Before we get into the details, it is important to set the table.  In Vermont, we raise municipal funds primarily by one method: taxation of real property.  The single most important guideline is that the Town is obligated to tax property at its fair market value to ensure that each landowner pays his or her fair share based on the value of the land that they own.  The theory (and this is an old and creaky one) is that private property is the most direct beneficiary of municipal spending.  Therefore, the more valuable the property is the larger the benefit will be for its owner from the various municipal services. 

Based on this position, the SCOV begins its analysis of the present dispute with the first principal that the goal of any assessment process is to determine the actual fair market value.  In Vermont, the one true test of fair market value is the price a property will bring when sold to a third party on the open market.  This is always hard to break to a homeowner set to grieve her property taxes.  The conversation usually goes something like this:

(Int.  Office.  Day.  A client sits in a client chair across from an attorney who is writing notes on a legal pad)

CLIENT:         They messed up my appraisal.  It’s too high.

ATTORNEY: How much is it appraised for?

CLIENT:         $200,000.

ATTORNEY: How much did you pay for it?

CLIENT:         $360,000.  We bought it last year.  Why?

(Attorney, without a further word, pushes retainer check back toward client and weeps silently for his lost billable hour.)

This person is going to lose, or worse she will suffer the fate of any number of grieving homeowners who come out of the process with a higher grand list value than they had going into it. 

They don’t call it grieving for nothing.

The point here, and one that the SCOV makes in today’s case, as well as a number of recent decisions, is that any methodology adopted by a town to determine fair market value is just that—a method, a means to an end.  And the SCOV will uphold nearly any means so long as the ends are justified in terms of rendering accurate fair market value appraisals. 
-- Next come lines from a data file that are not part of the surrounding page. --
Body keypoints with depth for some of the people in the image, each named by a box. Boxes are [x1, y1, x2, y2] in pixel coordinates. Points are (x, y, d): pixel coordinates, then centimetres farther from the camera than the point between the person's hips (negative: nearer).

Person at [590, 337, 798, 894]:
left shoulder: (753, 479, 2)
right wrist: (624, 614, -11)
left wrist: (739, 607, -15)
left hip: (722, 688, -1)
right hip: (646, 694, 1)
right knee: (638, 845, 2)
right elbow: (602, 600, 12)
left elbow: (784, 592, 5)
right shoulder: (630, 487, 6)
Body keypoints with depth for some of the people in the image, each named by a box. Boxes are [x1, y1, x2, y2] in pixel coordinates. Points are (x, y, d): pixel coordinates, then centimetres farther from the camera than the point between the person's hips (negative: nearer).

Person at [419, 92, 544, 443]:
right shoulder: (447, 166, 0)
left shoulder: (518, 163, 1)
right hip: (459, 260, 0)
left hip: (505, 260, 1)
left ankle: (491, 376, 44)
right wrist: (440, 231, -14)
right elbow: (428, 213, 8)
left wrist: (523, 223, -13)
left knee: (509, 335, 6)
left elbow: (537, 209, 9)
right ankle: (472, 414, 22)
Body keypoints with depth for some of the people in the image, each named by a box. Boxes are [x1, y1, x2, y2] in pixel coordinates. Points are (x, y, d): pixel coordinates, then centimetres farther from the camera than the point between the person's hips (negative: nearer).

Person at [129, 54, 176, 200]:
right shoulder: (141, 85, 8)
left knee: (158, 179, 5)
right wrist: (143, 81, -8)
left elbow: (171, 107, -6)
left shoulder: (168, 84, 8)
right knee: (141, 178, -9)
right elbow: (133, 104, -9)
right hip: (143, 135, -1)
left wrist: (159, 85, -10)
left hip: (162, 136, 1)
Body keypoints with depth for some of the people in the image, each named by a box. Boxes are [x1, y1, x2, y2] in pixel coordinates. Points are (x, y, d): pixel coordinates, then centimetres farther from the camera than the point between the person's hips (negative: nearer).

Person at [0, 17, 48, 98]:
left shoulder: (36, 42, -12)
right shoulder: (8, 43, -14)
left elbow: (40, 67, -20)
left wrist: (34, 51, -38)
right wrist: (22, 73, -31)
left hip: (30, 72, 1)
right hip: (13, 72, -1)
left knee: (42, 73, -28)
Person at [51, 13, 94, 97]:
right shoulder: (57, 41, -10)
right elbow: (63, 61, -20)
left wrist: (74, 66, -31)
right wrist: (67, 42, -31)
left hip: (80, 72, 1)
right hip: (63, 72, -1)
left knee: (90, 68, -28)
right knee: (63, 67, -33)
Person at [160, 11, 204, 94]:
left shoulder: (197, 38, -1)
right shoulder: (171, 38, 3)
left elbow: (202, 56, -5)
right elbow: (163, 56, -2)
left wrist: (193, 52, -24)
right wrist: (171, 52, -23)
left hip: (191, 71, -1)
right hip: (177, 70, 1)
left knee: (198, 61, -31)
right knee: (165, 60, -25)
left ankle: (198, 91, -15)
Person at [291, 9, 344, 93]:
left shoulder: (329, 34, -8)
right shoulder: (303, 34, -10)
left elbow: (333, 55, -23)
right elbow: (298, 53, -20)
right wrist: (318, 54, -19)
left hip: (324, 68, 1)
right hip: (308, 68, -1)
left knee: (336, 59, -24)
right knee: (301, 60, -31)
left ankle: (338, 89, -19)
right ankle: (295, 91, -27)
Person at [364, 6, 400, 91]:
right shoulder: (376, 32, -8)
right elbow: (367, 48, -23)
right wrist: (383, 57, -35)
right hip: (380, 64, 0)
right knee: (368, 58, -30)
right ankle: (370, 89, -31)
So despite the clever arguments put forth, owners were really behind the eight-ball in today’s appeal.  They had to show that the Town’s methodology was so improper that it trumped the result, which was to bring the grand list value into alignment with the fair market value for which the owners had been buying and selling their buildings.
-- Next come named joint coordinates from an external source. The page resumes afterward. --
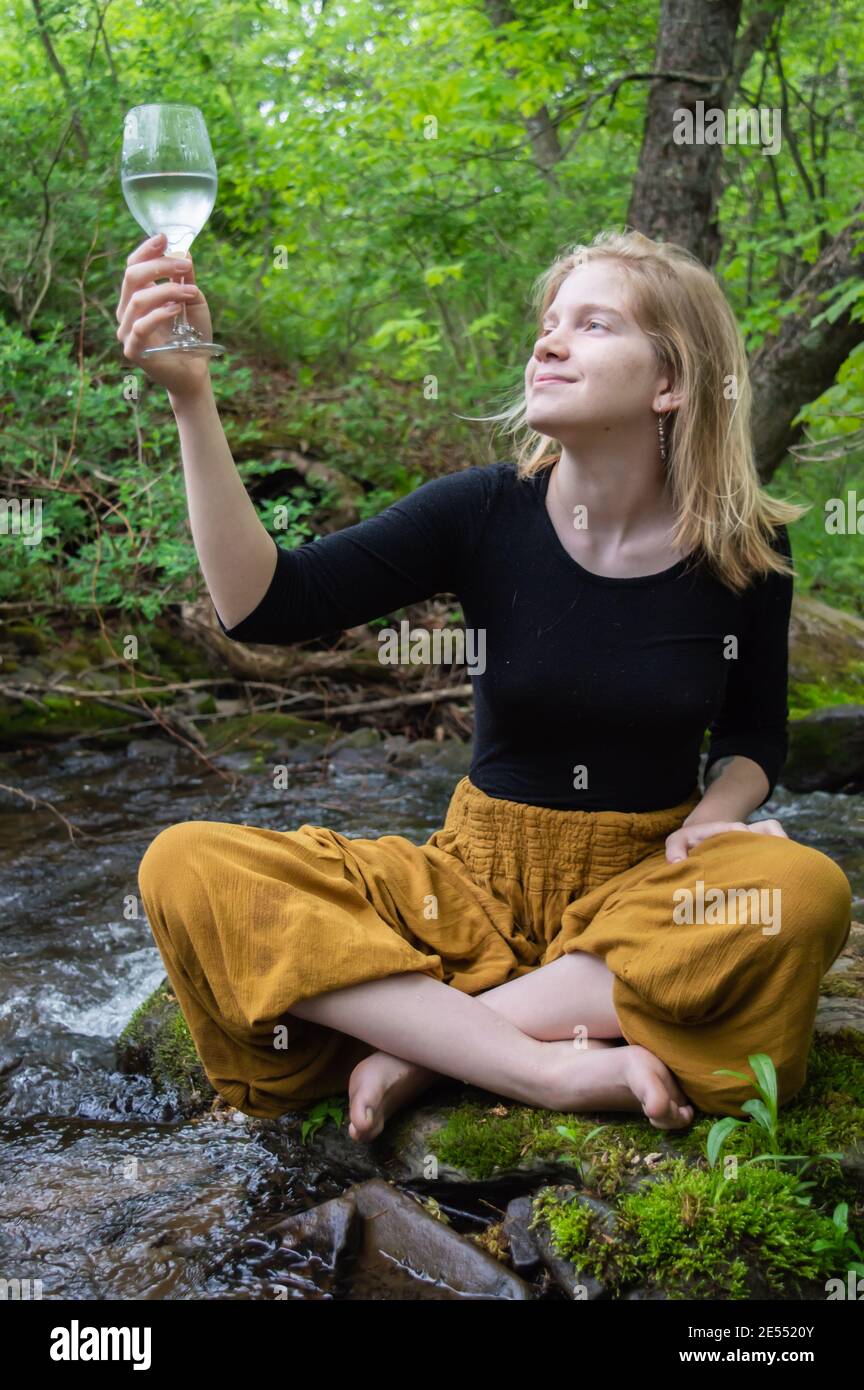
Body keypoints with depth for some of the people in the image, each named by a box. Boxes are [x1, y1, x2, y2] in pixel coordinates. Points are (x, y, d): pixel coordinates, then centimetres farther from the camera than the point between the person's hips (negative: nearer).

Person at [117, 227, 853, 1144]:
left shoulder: (746, 546, -4)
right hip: (478, 879, 0)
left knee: (806, 892, -35)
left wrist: (711, 819, -12)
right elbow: (263, 604, -15)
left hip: (645, 888, 1)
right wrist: (191, 396, -25)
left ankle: (420, 1046, -23)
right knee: (188, 868, -22)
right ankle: (554, 1066, -28)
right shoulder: (485, 512, -7)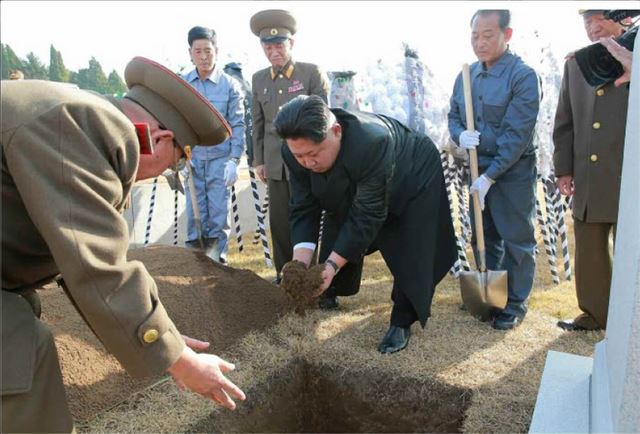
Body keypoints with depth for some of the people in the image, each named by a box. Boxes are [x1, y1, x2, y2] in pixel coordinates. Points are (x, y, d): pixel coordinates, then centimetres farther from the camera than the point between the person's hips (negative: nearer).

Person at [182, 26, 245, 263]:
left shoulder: (230, 85, -2)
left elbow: (237, 125, -2)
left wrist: (235, 159, -9)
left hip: (220, 158, -2)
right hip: (192, 158, 2)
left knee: (218, 214, 2)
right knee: (194, 214, 5)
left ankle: (217, 258, 15)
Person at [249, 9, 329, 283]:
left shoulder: (312, 73, -4)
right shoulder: (258, 79, 8)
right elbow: (258, 123, 11)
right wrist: (259, 160, 9)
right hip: (276, 163, 4)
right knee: (279, 220, 8)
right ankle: (284, 270, 23)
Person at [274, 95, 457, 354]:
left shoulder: (372, 142, -46)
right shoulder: (296, 151, -28)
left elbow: (367, 215, -39)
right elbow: (304, 209, -22)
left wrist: (333, 264, -40)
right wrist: (300, 262, -34)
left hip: (412, 180, -5)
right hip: (350, 191, 5)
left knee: (409, 256, -9)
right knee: (337, 243, 10)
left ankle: (401, 323, 10)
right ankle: (326, 298, 36)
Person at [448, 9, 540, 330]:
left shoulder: (523, 76, -14)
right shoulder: (466, 75, 4)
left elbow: (517, 134, -19)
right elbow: (453, 115, 12)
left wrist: (489, 176, -20)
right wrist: (459, 135, -12)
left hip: (513, 171, -6)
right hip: (479, 168, 6)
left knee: (517, 240, 5)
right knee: (484, 236, 17)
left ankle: (516, 304, 21)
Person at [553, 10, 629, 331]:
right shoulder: (575, 63, 11)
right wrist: (563, 168, 8)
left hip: (628, 178, -4)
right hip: (587, 180, 5)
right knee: (589, 252, 14)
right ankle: (595, 314, 30)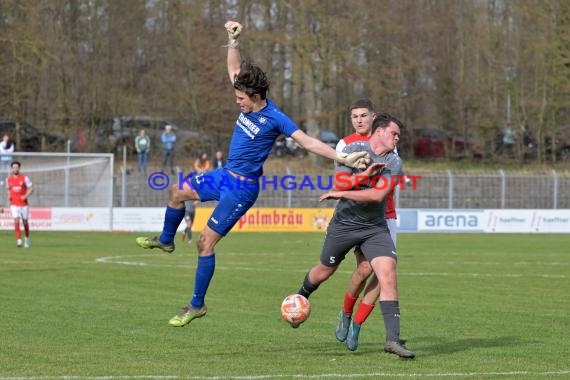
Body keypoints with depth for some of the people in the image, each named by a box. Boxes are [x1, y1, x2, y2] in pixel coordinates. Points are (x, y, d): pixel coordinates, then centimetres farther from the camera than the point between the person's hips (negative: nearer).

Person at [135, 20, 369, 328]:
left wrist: (342, 158, -35)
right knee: (178, 192, 21)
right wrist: (233, 41, 2)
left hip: (242, 187, -8)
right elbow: (235, 70, 13)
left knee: (206, 240, -8)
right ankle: (166, 240, 46)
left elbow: (308, 142, -25)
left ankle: (197, 305, 1)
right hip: (225, 175, 8)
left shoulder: (275, 118, -22)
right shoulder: (249, 104, -1)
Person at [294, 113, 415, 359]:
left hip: (375, 228, 0)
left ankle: (392, 338, -19)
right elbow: (338, 184, -15)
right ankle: (300, 298, 51)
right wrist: (365, 175, -28)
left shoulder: (394, 162, -6)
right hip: (344, 224, 0)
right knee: (324, 271, 16)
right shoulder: (352, 149, -7)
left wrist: (341, 194, -17)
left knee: (388, 274, -17)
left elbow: (378, 194, -18)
It is a burden that the owners cannot meet no matter how much wind they had at their backs coming into the appeal.  The SCOV rejects the argument that the Town’s valuation somehow taxed the building owners for the land that they did not own.  The SCOV also rejects the argument that the statute only allows the Town to tax the building without reference to its location. 

In essence, owners had argued that the statute only allowed the Town to tax the building itself.  Nonsense, says the SCOV.  Feeding into the larger purpose of assessing fair market value, the Town is free to look at what is essentially context.  The buildings at issue here do not exist in a vacuum.  They don’t even exist in a generic or low-value space.  They are situated on prime real estate, facing, and, in some cases, accessing Lake Champlain.  Certainly, these locations factor into how these buildings are marketed and sold, and so they are relevant to the municipal assessors in the search for fair market value. 
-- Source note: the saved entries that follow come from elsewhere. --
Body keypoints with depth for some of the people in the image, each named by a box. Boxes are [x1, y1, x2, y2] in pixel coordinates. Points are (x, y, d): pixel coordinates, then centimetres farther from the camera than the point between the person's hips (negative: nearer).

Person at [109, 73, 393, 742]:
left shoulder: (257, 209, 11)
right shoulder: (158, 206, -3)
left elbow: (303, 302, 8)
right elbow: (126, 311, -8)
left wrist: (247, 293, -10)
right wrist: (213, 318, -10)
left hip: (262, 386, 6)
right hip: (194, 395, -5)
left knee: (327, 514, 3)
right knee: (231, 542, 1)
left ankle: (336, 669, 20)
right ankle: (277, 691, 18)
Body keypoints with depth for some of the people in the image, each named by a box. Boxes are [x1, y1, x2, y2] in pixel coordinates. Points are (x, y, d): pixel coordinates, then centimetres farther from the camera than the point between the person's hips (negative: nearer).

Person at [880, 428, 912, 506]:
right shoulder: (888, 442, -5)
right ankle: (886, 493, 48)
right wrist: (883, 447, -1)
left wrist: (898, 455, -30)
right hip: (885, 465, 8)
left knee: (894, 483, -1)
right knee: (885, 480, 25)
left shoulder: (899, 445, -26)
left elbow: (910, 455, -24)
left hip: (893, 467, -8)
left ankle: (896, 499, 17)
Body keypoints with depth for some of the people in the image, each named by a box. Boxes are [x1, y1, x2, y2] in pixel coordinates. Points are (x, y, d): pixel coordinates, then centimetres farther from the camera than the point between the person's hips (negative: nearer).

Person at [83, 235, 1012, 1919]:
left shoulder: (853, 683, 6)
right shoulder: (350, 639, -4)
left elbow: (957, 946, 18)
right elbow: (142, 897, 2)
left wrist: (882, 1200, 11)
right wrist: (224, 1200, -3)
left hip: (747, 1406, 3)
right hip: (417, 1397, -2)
The importance of this decision for property owners, apart from Colchester camp owners, is that the SCOV’s reasoning explicitly embraces the use of intangible qualities in determining the value of real property.  In this case, the owners are being assessed for what are great views.  What is the price of a sunset?  We all may soon know.

Certainly, the owners would portray this decision as a Pandora’s Box of unanticipated consequences.  It arguably opens the door to towns adding more esoteric categories to their appraisal systems, but such predictions of doom and listers-run-amuck are unlikely to be borne out.  The limitation here is on fair market value.  If the methodology does not tend to yield fair market value, it will not be sustained. 

This is little comfort for the Owners who tax bills are likely to double, but on the bright-side, they now have a method to quantify all those intangibles that make the camps worth having.